Fighting Fate (Granton University #1)(17)
“Yes, of course you may.” Sam’s voice was soothing, which only made Logan feel worse. “Feel free to jump in whenever you like, Paige. We’re a very laid-back group.”
“I miss my brother’s laugh,” Paige said, her gaze still on Logan.
The pain on her face made his bones shudder with regret. He closed his eyes, unable to hold her accusing stare, wishing he could do something—anything—to take her anguish away, to take it all away.
“How long has he been gone?” Sam asked softly.
“Almost three years.”
It’ll be three years exactly on February fifth, Logan silently added.
“He was killed,” Paige said.
Logan flinched. Though the air conditioning had just turned on, blowing a cool breeze across the back of his neck, his body heated uncomfortably, sweat seeping from his brow. He opened his lashes to find Paige still watching him from her beautiful, hate-filled eyes.
He wanted to bolt, to dart away and never look back, but fear paralyzed him. He couldn’t budge, couldn’t even break eye contact as she kept talking.
“My brother died when I was fifteen and he’d only been eighteen for a week.”
He deserved this, Logan told himself. But, God, he felt sick. He wasn’t sure if he was going to vomit or pass out. Maybe both.
Though his body went into full panic mode, he stayed horrifyingly conscious as she continued.
“He was a basketball player and had just led his team in winning the most important game of the season against our biggest rivals. Afterward, he went out celebrating with his girlfriend and their friends, and ran across a couple members of the losing team.”
Shoulders lifting and lips parting, Logan sucked in an unsteady breath. He tore his gaze away from her and stared blankly at a spot on the floor in the center of the circle, lost in his own memories of that night.
“When he got into a fight with the captain of the opposing team, he was knocked unconscious and hit his head on a glass bottle when he fell. He died instantly.”
Instantly was right. It still traumatized Logan to realize just how instantly a person could die. How unexpectedly.
“I’m so sorry, dear,” Sam murmured. “It must’ve been tragic.”
Paige nodded once. “The boy who killed him never saw the inside of a jail cell. His father was some rich, fancy lawyer who got him off without a trial. He convinced everyone who was there that night, even a couple of my brother’s friends, to say Trace had started the fight and thrown the first punch. My poor dead brother couldn’t defend himself, so they made him out to look like some kind of hot-headed delinquent.”
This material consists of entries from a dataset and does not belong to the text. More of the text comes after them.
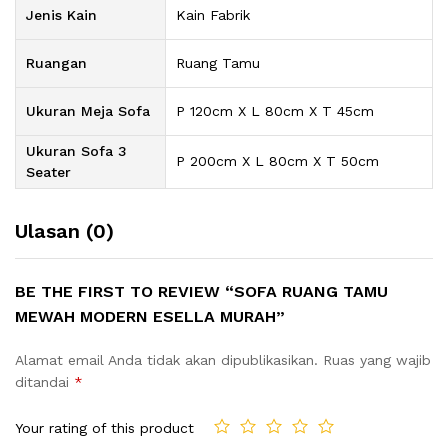
Jenis Kain
Kain Fabrik
Ruangan
Ruang Tamu
Ukuran Meja Sofa
P 120cm X L 80cm X T 45cm
Ukuran Sofa 3
P 200cm X L 80cm X T 50cm
Seater
Ulasan (0)
BE THE FIRST TO REVIEW “SOFA RUANG TAMU
MEWAH MODERN ESELLA MURAH”
Alamat email Anda tidak akan dipublikasikan.
Ruas yang wajib
ditandai
*
Your rating of this product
Logan couldn’t decide what was worse: Paige Zukowski publicly condemning him to everyone in the group or his waiting for her to publicly condemn him. Yet, with each word she spoke, his name didn’t cross her lips, and he decided the anticipation would take him long before the revelation would.
Why wasn’t she pointing at him already and telling everyone he was the murderer?
“After that, my entire family fell apart. My father started drinking, more and more each night until he became a mean drunk. He lost his job within a couple months of Trace’s death. My mom disappeared into some dark place inside herself.”
She paused with a ragged shudder. For a brief moment, Logan thought she was going to start crying. He panicked. He wouldn’t be able to handle seeing her cry.
But then she fisted her hands and gritted her teeth before she snarled, “She killed herself. Two years after Trace died, she put a gun in her mouth and pulled the trigger.”
Say what?
Logan jolted, ready for her to laugh and say Gotcha, but the dull agony in her eyes, the icy whiteness of her skin let him know this was no joke.
He’d had no idea her mother had committed suicide.
Forget merely puking, he felt as if every particle of his being was going to explode.
But to learn he had not just one death on his conscience now, but two, was more than he could take. And there was no way he could deny culpability for the death of Trace’s mother. No way would she have killed herself if he hadn’t taken her son away first and destroyed her family.
Paige sat stone still across the circle from him, staring a hole into the back wall. He couldn’t imagine what she was going through. Losing two people so terribly in the space of three years was simply unbelievable.
Beside her, Kevin reached out to take her hand in a sympathetic squeeze. Logan stared hard at their connection, hoping she found some measure of comfort from the contact. But Paige politely slipped her fingers out from under Kevin’s and folded them in her lap.
Silence echoed through the large Crimson Room. Logan wanted to shout for someone to console her already. He couldn’t handle watching her hurt, knowing he was the reason.
“I sense a lot of anger still in you, Paige,” Samantha finally said. “You sound mad at your mother for deserting you as much as you sound upset with the boy who fought with your brother.”
Logan held his breath as he watched Paige meet Samantha’s stare. “I am,” she said simply. Her shoulders shuddered as if it took everything she had to contain her rage. He closed his eyes, unable to watch.
“And if this boy or your mother were here right now,” Sam pressed softly, “what would you say to either of them?”
Oh God.
Opening his lashes, he glanced up and found her looking directly at him, dooming him with her glare.